-- Data extracts --
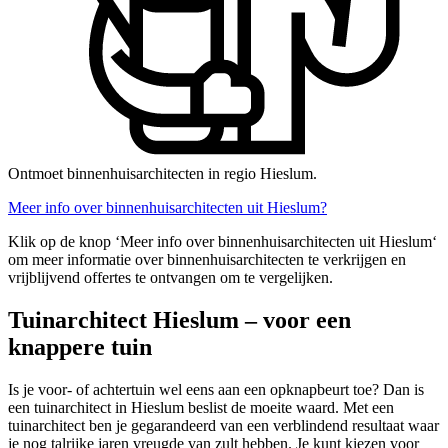
Ontmoet binnenhuisarchitecten in regio Hieslum.
Meer info over binnenhuisarchitecten uit Hieslum?
Klik op de knop ‘Meer info over binnenhuisarchitecten uit Hieslum‘
om meer informatie over binnenhuisarchitecten te verkrijgen en
vrijblijvend offertes te ontvangen om te vergelijken.
Tuinarchitect Hieslum – voor een
knappere tuin
Is je voor- of achtertuin wel eens aan een opknapbeurt toe? Dan is
een tuinarchitect in Hieslum beslist de moeite waard. Met een
tuinarchitect ben je gegarandeerd van een verblindend resultaat waar
je nog talrijke jaren vreugde van zult hebben. Je kunt kiezen voor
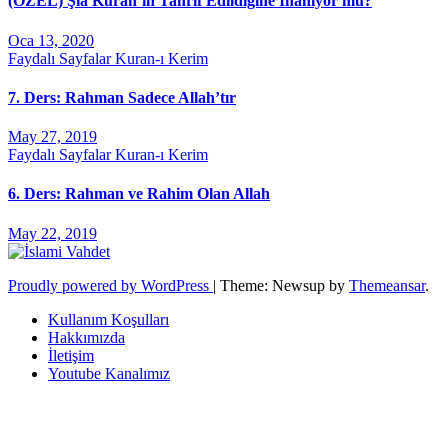
(ÖZEL) Şia Kuran’ın Tahrif Edildiğine İnanıyor mu?
Oca 13, 2020
Faydalı Sayfalar
Kuran-ı Kerim
7. Ders: Rahman Sadece Allah’tır
May 27, 2019
Faydalı Sayfalar
Kuran-ı Kerim
6. Ders: Rahman ve Rahim Olan Allah
May 22, 2019
Proudly powered by WordPress
|
Theme: Newsup by
Themeansar
.
Kullanım Koşulları
Hakkımızda
İletişim
Youtube Kanalımız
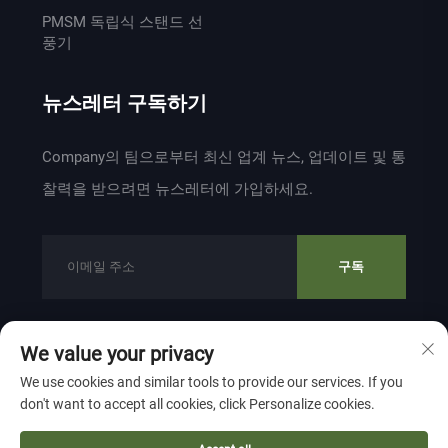
PMSM 독립식 스탠드 선
풍기
뉴스레터 구독하기
Company의 팀으로부터 최신 업계 뉴스, 업데이트 및 통
찰력을 받으려면 뉴스레터에 가입하세요.
구독
We value your privacy
저작권 © 2024 ZHEJIANG WEIYU VENTILATION
We use cookies and similar tools to provide our services. If you
ELECTROMECHANICAL CO.,LTD 소유
개인정보 보호 정책
don't want to accept all cookies, click Personalize cookies.
맨 위로 이동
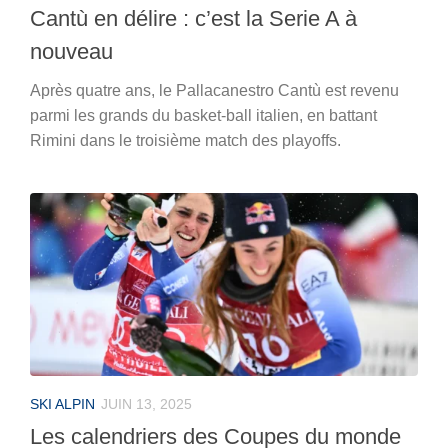
Cantù en délire : c’est la Serie A à
nouveau
Après quatre ans, le Pallacanestro Cantù est revenu
parmi les grands du basket-ball italien, en battant
Rimini dans le troisième match des playoffs.
SKI ALPIN
JUIN 13, 2025
Les calendriers des Coupes du monde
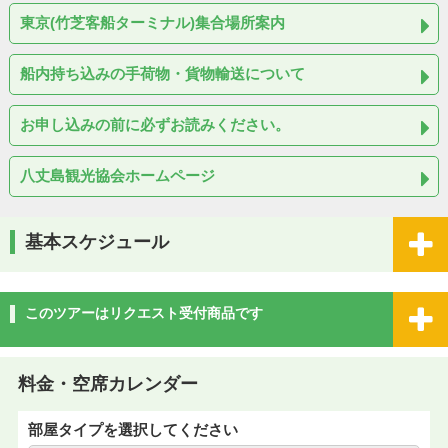
東京(竹芝客船ターミナル)集合場所案内
船内持ち込みの手荷物・貨物輸送について
お申し込みの前に必ずお読みください。
八丈島観光協会ホームページ
基本スケジュール
このツアーはリクエスト受付商品です
料金・空席カレンダー
部屋タイプを選択してください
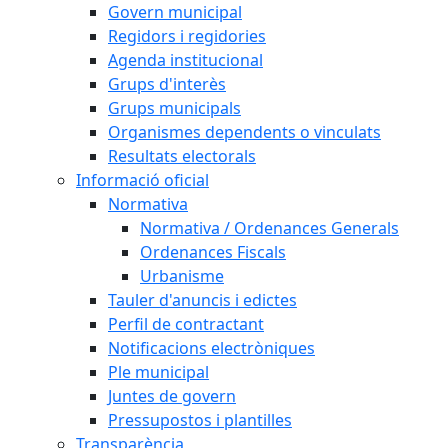
Govern municipal
Regidors i regidories
Agenda institucional
Grups d'interès
Grups municipals
Organismes dependents o vinculats
Resultats electorals
Informació oficial
Normativa
Normativa / Ordenances Generals
Ordenances Fiscals
Urbanisme
Tauler d'anuncis i edictes
Perfil de contractant
Notificacions electròniques
Ple municipal
Juntes de govern
Pressupostos i plantilles
Transparència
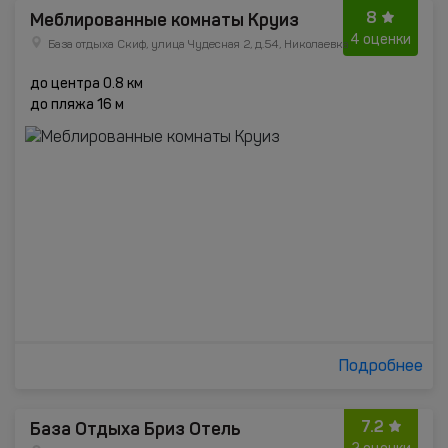
8
Меблированные комнаты Круиз
4 оценки
База отдыха Скиф, улица Чудесная 2, д.54, Николаевка
до центра 0.8 км
до пляжа 16 м
Подробнее
7.2
База Отдыха Бриз Отель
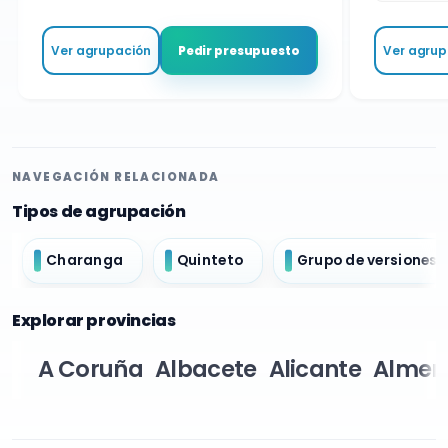
Ver agrupación
Ver agrupa
Pedir presupuesto
NAVEGACIÓN RELACIONADA
Tipos de agrupación
Charanga
Quinteto
Grupo de versiones
Explorar provincias
A Coruña
Albacete
Alicante
Almer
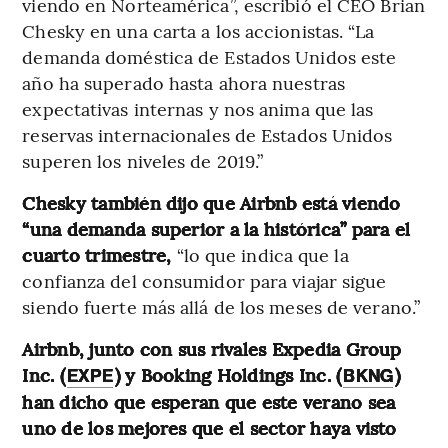
viendo en Norteamérica”, escribió el CEO Brian
Chesky en una carta a los accionistas. “La
demanda doméstica de Estados Unidos este
año ha superado hasta ahora nuestras
expectativas internas y nos anima que las
reservas internacionales de Estados Unidos
superen los niveles de 2019.”
Chesky también dijo que Airbnb está viendo
“una demanda superior a la histórica” para el
cuarto trimestre,
“lo que indica que la
confianza del consumidor para viajar sigue
siendo fuerte más allá de los meses de verano.”
Airbnb, junto con sus rivales Expedia Group
Inc. (
) y Booking Holdings Inc. (
)
EXPE
BKNG
han dicho que esperan que este verano sea
uno de los mejores que el sector haya visto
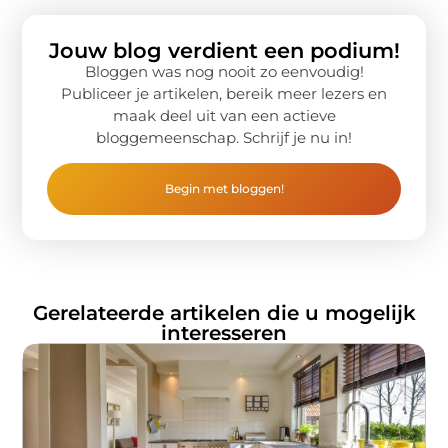
Jouw blog verdient een podium!
Bloggen was nog nooit zo eenvoudig!
Publiceer je artikelen, bereik meer lezers en
maak deel uit van een actieve
bloggemeenschap. Schrijf je nu in!
Begin met bloggen!
Gerelateerde artikelen die u mogelijk
interesseren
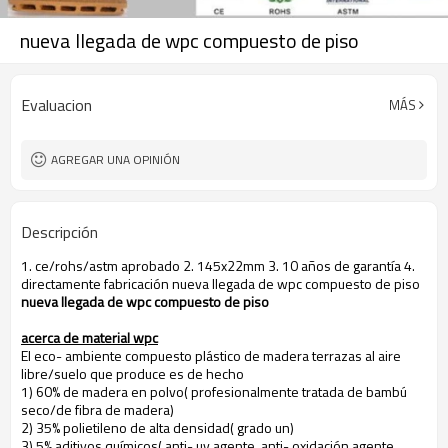
nueva llegada de wpc compuesto de piso
Evaluacion
MÁS
AGREGAR UNA OPINIÓN
Descripción
1. ce/rohs/astm aprobado 2. 145x22mm 3. 10 años de garantía 4.
directamente fabricación nueva llegada de wpc compuesto de piso
nueva llegada de wpc compuesto de piso
acerca de material wpc
El eco- ambiente compuesto plástico de madera terrazas al aire
libre/suelo que produce es de hecho
1) 60% de madera en polvo( profesionalmente tratada de bambú
seco/de fibra de madera)
2) 35% polietileno de alta densidad( grado un)
3) 5% aditivos químicos( anti- uv agente, anti- oxidación agente,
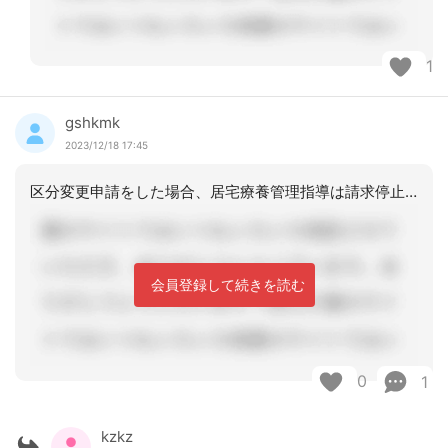
1
gshkmk
2023/12/18 17:45
区分変更申請をした場合、居宅療養管理指導は請求停止になりません。その際、薬局さん
会員登録して続きを読む
0
1
kzkz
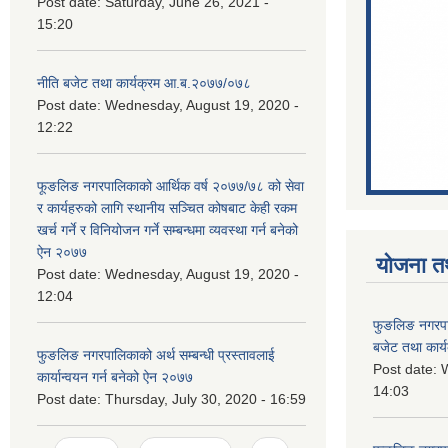
Post date:
Saturday, June 26, 2021 -
15:20
नीति बजेट तथा कार्यक्रम आ.ब.२०७७/०७८
Post date:
Wednesday, August 19, 2020 -
12:22
फूङलिङ नगरपालिकाको आर्थिक वर्ष २०७७/७८ को सेवा
र कार्यहरुको लागि स्थानीय सञ्चित कोषबाट केही रकम
खर्च गर्ने र विनियोजन गर्ने सम्बन्धमा व्यवस्था गर्न बनेको
ऐन २०७७
योजना त
Post date:
Wednesday, August 19, 2020 -
12:04
फुङलिङ नगरप
बजेट तथा कार्
फुङलिङ नगरपालिकाको अर्थ सम्बन्धी प्रस्तावलाई
Post date:
W
कार्यान्वयन गर्न बनेको ऐन २०७७
14:03
Post date:
Thursday, July 30, 2020 - 16:59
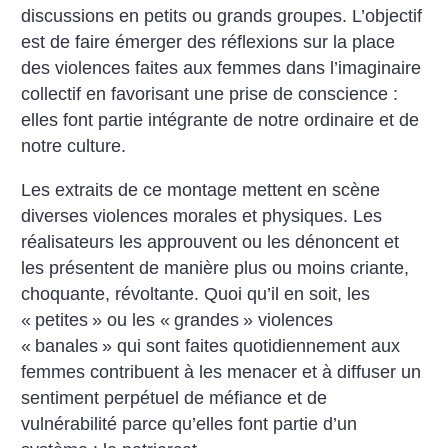
discussions en petits ou grands groupes. L’objectif
est de faire émerger des réflexions sur la place
des violences faites aux femmes dans l’imaginaire
collectif en favorisant une prise de conscience :
elles font partie intégrante de notre ordinaire et de
notre culture.
Les extraits de ce montage mettent en scène
diverses violences morales et physiques. Les
réalisateurs les approuvent ou les dénoncent et
les présentent de manière plus ou moins criante,
choquante, révoltante. Quoi qu’il en soit, les
«
petites
» ou les «
grandes
» violences
«
banales
» qui sont faites quotidiennement aux
femmes contribuent à les menacer et à diffuser un
sentiment perpétuel de méfiance et de
vulnérabilité parce qu’elles font partie d’un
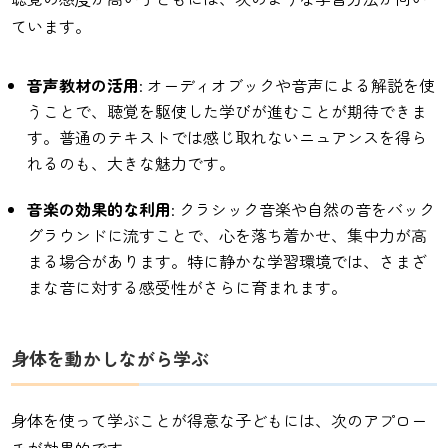
ています。
音声教材の活用
: オーディオブックや音声による解説を使
うことで、聴覚を駆使した学びが進むことが期待できま
す。普通のテキストでは感じ取れないニュアンスを得ら
れるのも、大きな魅力です。
音楽の効果的な利用
: クラシック音楽や自然の音をバック
グラウンドに流すことで、心を落ち着かせ、集中力が高
まる場合があります。特に静かな学習環境では、さまざ
まな音に対する感受性がさらに育まれます。
身体を動かしながら学ぶ
身体を使って学ぶことが得意な子どもには、次のアプロー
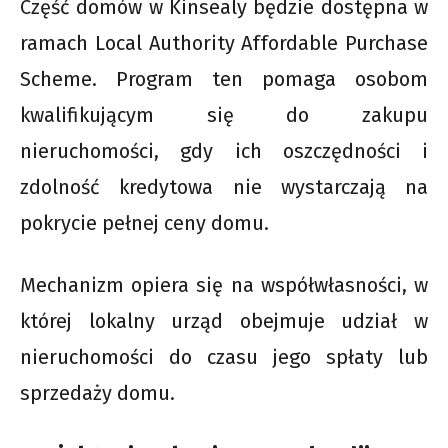
Część domów w Kinsealy będzie dostępna w
ramach Local Authority Affordable Purchase
Scheme. Program ten pomaga osobom
kwalifikującym się do zakupu
nieruchomości, gdy ich oszczędności i
zdolność kredytowa nie wystarczają na
pokrycie pełnej ceny domu.
Mechanizm opiera się na współwłasności, w
której lokalny urząd obejmuje udział w
nieruchomości do czasu jego spłaty lub
sprzedaży domu.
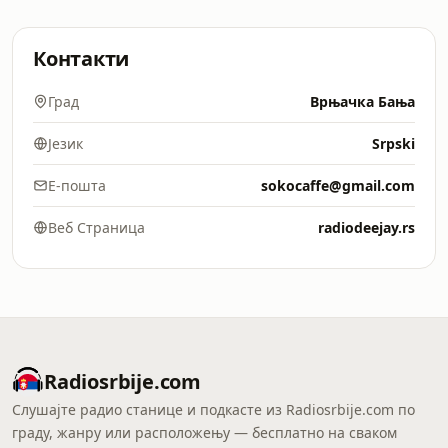
Контакти
Град
Врњачка Бања
Језик
Srpski
Е-пошта
sokocaffe@gmail.com
Веб Страница
radiodeejay.rs
Radiosrbije.com
Слушајте радио станице и подкасте из Radiosrbije.com по
граду, жанру или расположењу — бесплатно на сваком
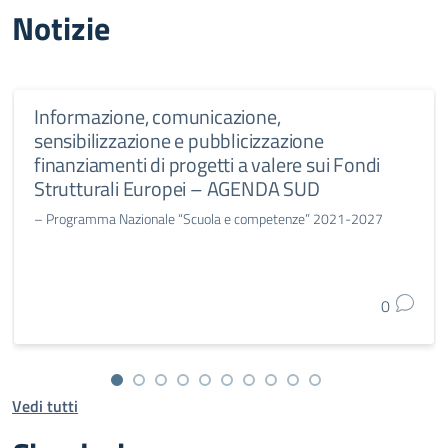
Notizie
Informazione, comunicazione,
sensibilizzazione e pubblicizzazione
finanziamenti di progetti a valere sui Fondi
Strutturali Europei – AGENDA SUD
– Programma Nazionale “Scuola e competenze” 2021-2027
0
Vedi tutti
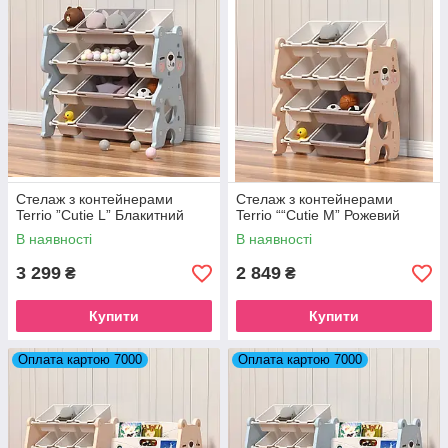
Стелаж з контейнерами
Стелаж з контейнерами
Terrio ”Cutie L” Блакитний
Terrio ““Cutie M” Рожевий
В наявності
В наявності
3 299
2 849
₴
₴
Купити
Купити
Оплата картою 7000
Оплата картою 7000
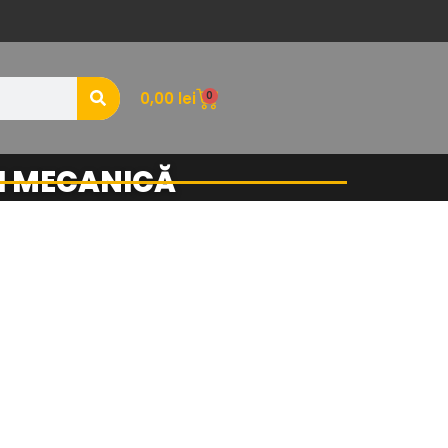
0
0,00
lei
ȘI MECANICĂ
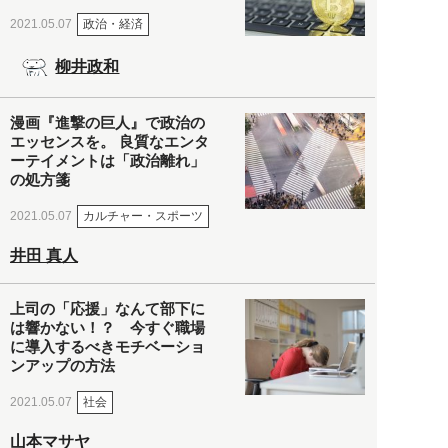
政治・経済
2021.05.07
柳井政和
漫画『進撃の巨人』で政治の
エッセンスを。 良質なエンタ
ーテイメントは「政治離れ」
の処方箋
カルチャー・スポーツ
2021.05.07
井田 真人
上司の「応援」なんて部下に
は響かない！？ 今すぐ職場
に導入するべきモチベーショ
ンアップの方法
社会
2021.05.07
山本マサヤ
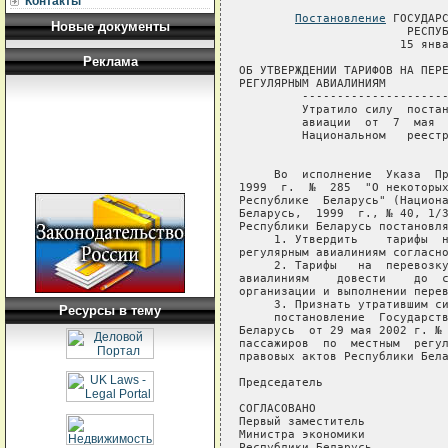
Контакты
Постановление
 ГОСУДАРС
Новые документы
                        РЕСПУБ
                       15 янва
Реклама
ОБ УТВЕРЖДЕНИИ ТАРИФОВ НА ПЕРЕ
РЕГУЛЯРНЫМ АВИАЛИНИЯМ

         ---------------------
         Утратило силу  постан
         авиации  от  7  мая  
         Национальном   реестр
     Во  исполнение  Указа  Пр
1999  г.  №  285  "О некоторых
Республике  Беларусь" (Национа
Беларусь,  1999  г., № 40, 1/3
Республики Беларусь постановля
     1. Утвердить    тарифы  н
регулярным авиалиниям согласно
     2. Тарифы   на  перевозку
авиалиниям    довести    до  с
организации и выполнении перев
     3. Признать утратившим си
Ресурсы в тему
     постановление  Государств
Беларусь  от 29 мая 2002 г. № 
пассажиров  по  местным  регул
правовых актов Республики Бела
Председатель                  
СОГЛАСОВАНО

Первый заместитель

Министра экономики

Республики Беларусь
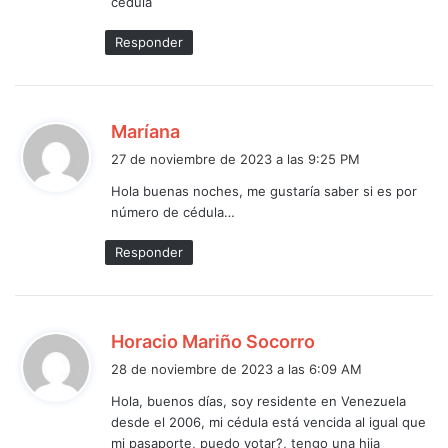
cedula
Responder
d
Maríana
i
27 de noviembre de 2023 a las 9:25 PM
c
Hola buenas noches, me gustaría saber si es por
e
número de cédula…
:
Responder
d
Horacio Mariño Socorro
i
28 de noviembre de 2023 a las 6:09 AM
c
Hola, buenos días, soy residente en Venezuela
e
desde el 2006, mi cédula está vencida al igual que
:
mi pasaporte, puedo votar?, tengo una hija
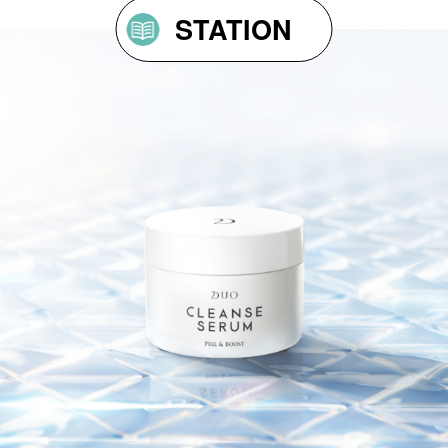
STATION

-- Task details --
Each line in the material above that mentions the word "Terrio" must be copied.

-- Response area --
Terrio ”Cutie L” Блакитний
Terrio ““Cutie M” Рожевий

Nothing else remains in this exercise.